DIONYSUS. Yes, certainly, and now every Athenian who returns home, bawls to his slaves, "Where is the stew-pot? Who has eaten off the sprat's head? Where is the clove of garlic that was left over from yesterday? Who has been nibbling at my olives?" Whereas formerly they kept their seats with mouths agape like fools and idiots.
CHORUS. You hear him, illustrious Achilles,487 and what are you going to reply? Only take care that your rage does not lead you astray, for he has handled you brutally. My noble friend, don't get carried away; furl all your sails, except the top-gallants, so that your ship may only advance slowly, until you feel yourself driven forward by a soft and favourable wind. Come then, you who were the first of the Greeks to construct imposing monuments of words and to raise the old tragedy above childish trifling, open a free course to the torrent of your words.

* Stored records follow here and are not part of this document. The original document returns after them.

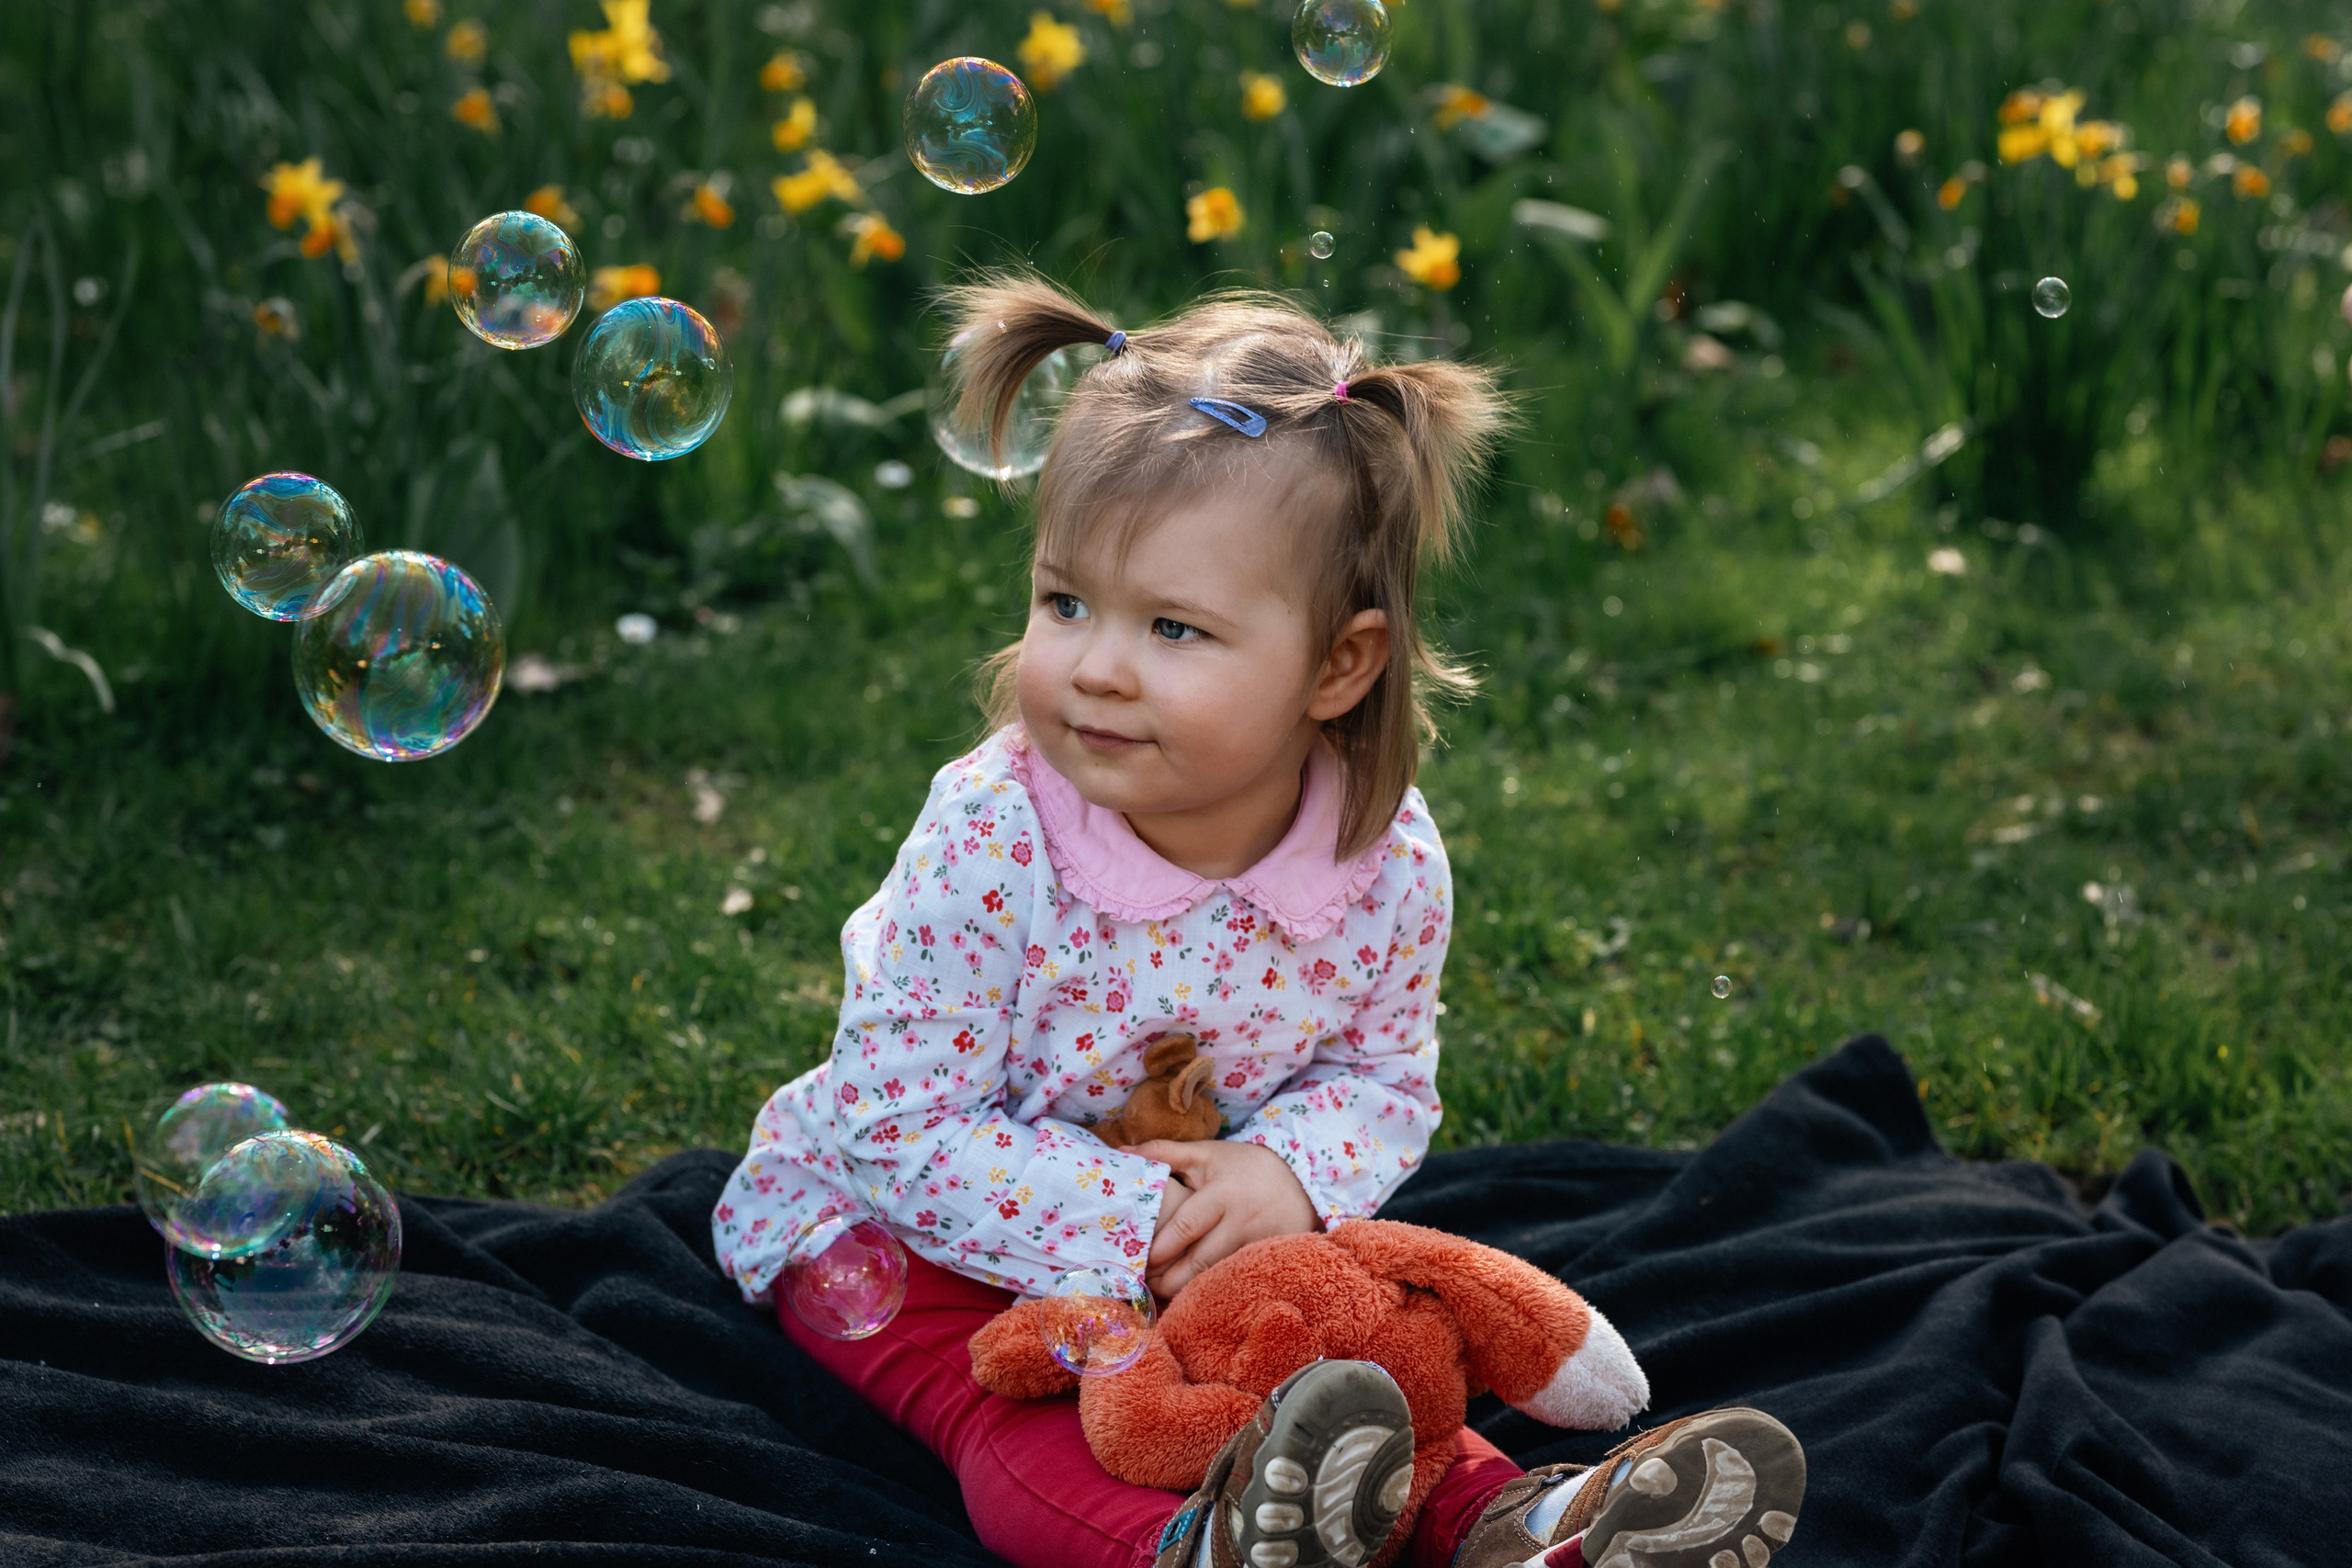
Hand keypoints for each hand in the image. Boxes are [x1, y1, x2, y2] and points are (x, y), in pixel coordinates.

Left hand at [1126, 1138, 1319, 1299]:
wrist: (1301, 1182)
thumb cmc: (1243, 1166)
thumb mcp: (1207, 1154)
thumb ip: (1165, 1152)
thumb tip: (1122, 1151)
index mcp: (1222, 1194)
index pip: (1187, 1226)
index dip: (1161, 1248)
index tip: (1140, 1260)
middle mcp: (1241, 1221)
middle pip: (1200, 1260)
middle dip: (1170, 1279)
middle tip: (1145, 1286)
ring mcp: (1256, 1243)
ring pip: (1216, 1274)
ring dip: (1188, 1287)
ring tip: (1161, 1292)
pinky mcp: (1266, 1258)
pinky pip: (1234, 1276)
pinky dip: (1212, 1285)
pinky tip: (1194, 1292)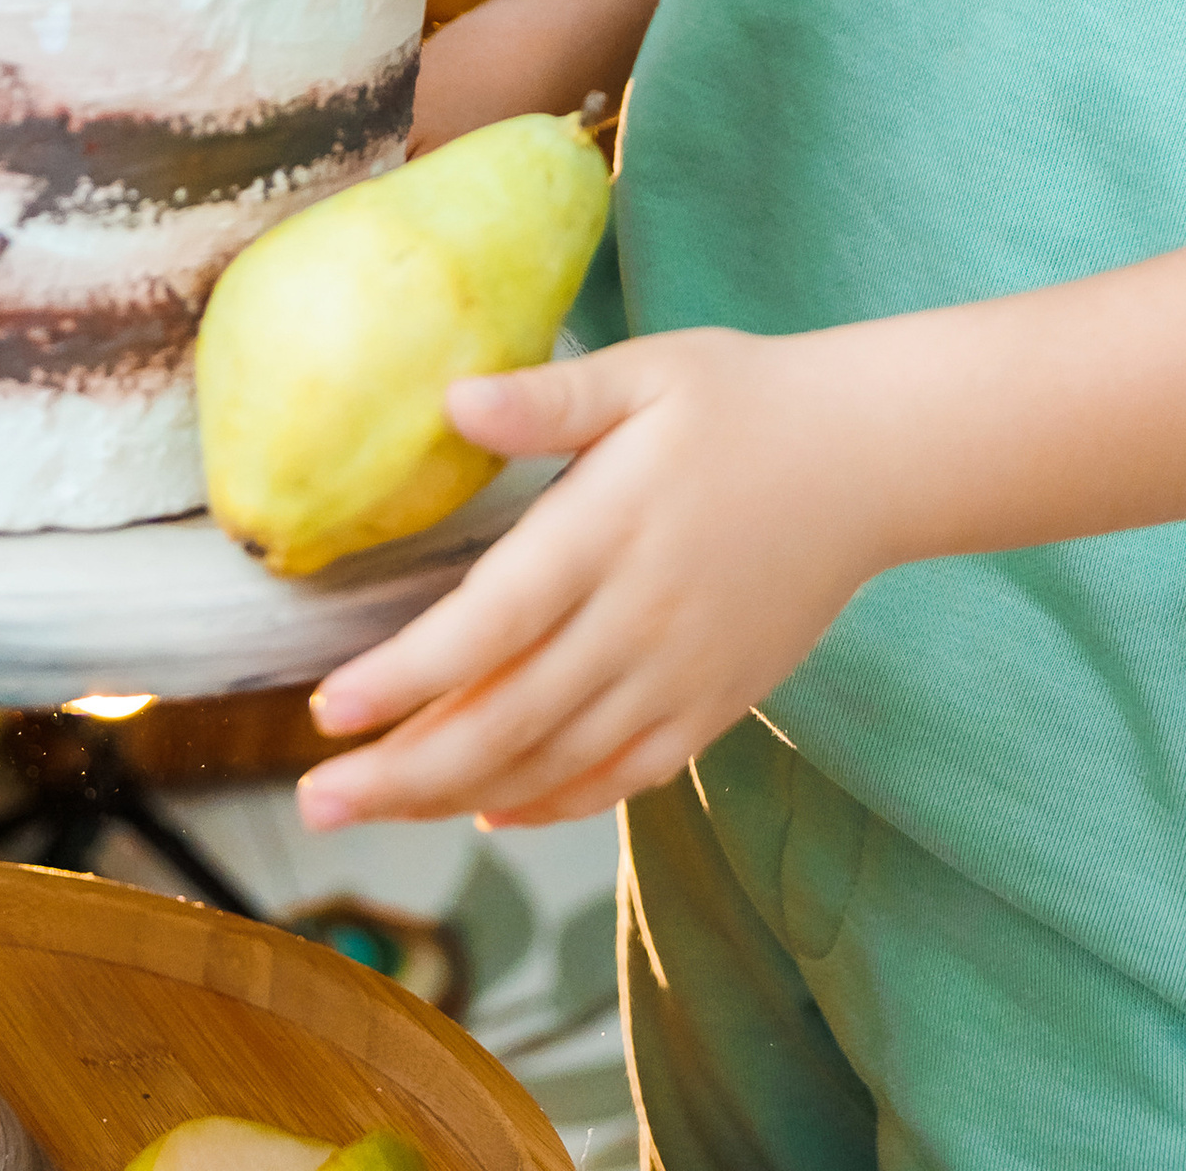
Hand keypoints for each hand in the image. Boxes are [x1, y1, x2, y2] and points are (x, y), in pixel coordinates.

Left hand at [297, 328, 882, 831]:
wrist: (869, 460)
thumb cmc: (742, 400)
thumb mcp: (646, 373)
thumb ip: (548, 399)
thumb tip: (451, 396)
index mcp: (610, 531)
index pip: (489, 625)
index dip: (404, 678)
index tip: (327, 709)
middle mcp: (640, 620)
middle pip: (505, 720)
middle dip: (402, 772)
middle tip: (316, 801)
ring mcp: (681, 675)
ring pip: (553, 763)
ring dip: (455, 797)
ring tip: (373, 809)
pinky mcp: (714, 706)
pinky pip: (621, 776)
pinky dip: (550, 803)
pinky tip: (490, 811)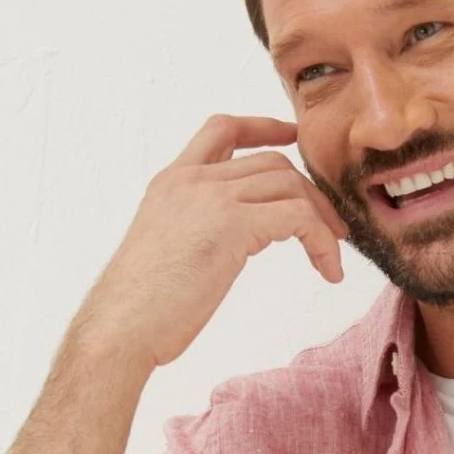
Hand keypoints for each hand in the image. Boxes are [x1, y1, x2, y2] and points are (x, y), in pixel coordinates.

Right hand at [80, 114, 349, 371]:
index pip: (222, 130)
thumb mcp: (167, 249)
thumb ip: (196, 230)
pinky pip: (299, 218)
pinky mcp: (232, 225)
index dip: (263, 127)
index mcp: (172, 180)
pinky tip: (329, 272)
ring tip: (331, 256)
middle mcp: (191, 179)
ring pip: (290, 185)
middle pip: (271, 162)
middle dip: (310, 192)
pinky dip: (323, 243)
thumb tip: (223, 247)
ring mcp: (211, 197)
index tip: (292, 136)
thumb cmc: (139, 306)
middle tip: (331, 229)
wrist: (121, 325)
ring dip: (322, 220)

AESCHYLUS. This contest rouses my gall; my heart is boiling over with wrath. Am I bound to dispute with this fellow? But I will not let him think me unarmed and helpless. So, answer me! what is it in a poet one admires?
EURIPIDES. Wise counsels, which make the citizens better.
AESCHYLUS. And if you have failed in this duty, if out of honest and pure-minded men you have made rogues, what punishment do you think is your meet?
DIONYSUS. Death. I will reply for him.
AESCHYLUS. Behold then what great and brave men I bequeathed to him! They did not shirk the public burdens; they were not idlers, rogues and cheats, as they are to-day; their very breath was spears, pikes, helmets with white crests, breastplates and greaves; they were gallant souls encased in seven folds of ox-leather.
EURIPIDES. I must beware! he will crush me beneath the sheer weight of his hail of armour.
DIONYSUS. And how did you teach them this bravery? Speak, Aeschylus, and don't display so much haughty swagger.
AESCHYLUS. By composing a drama full of the spirit of Ares.
DIONYSUS. Which one?
AESCHYLUS. The Seven Chiefs before Thebes. Every man who had once seen it longed to be marching to battle.
DIONYSUS. And you did very wrongly; through you the Thebans have become more warlike; for this misdeed you deserve to be well beaten.
AESCHYLUS. You too might have trained yourself, but you were not willing. Then, by producing 'The Persae,' I have taught you to conquer all your enemies; 'twas my greatest work.
DIONYSUS. Aye, I shook with joy at the announcement of the death of Darius; and the Chorus immediately clapped their hands and shouted, "Triumph!"488
AESCHYLUS. Those are the subjects that poets should use. Note how useful, even from remotest times, the poets of noble thought have been! Orpheus taught us the mystic rites and the horrid nature of murder; Musaeus, the healing of ailments and the oracles; Hesiod, the tilling of the soil and the times for delving and harvest. And does not divine Homer owe his immortal glory to his noble teachings? Is it not he who taught the warlike virtues, the art of fighting and of carrying arms?
DIONYSUS. At all events he has not taught it to Pantacles,489 the most awkward of all men; t'other day, when he was directing a procession, 'twas only after he had put on his helmet that he thought of fixing in the crest.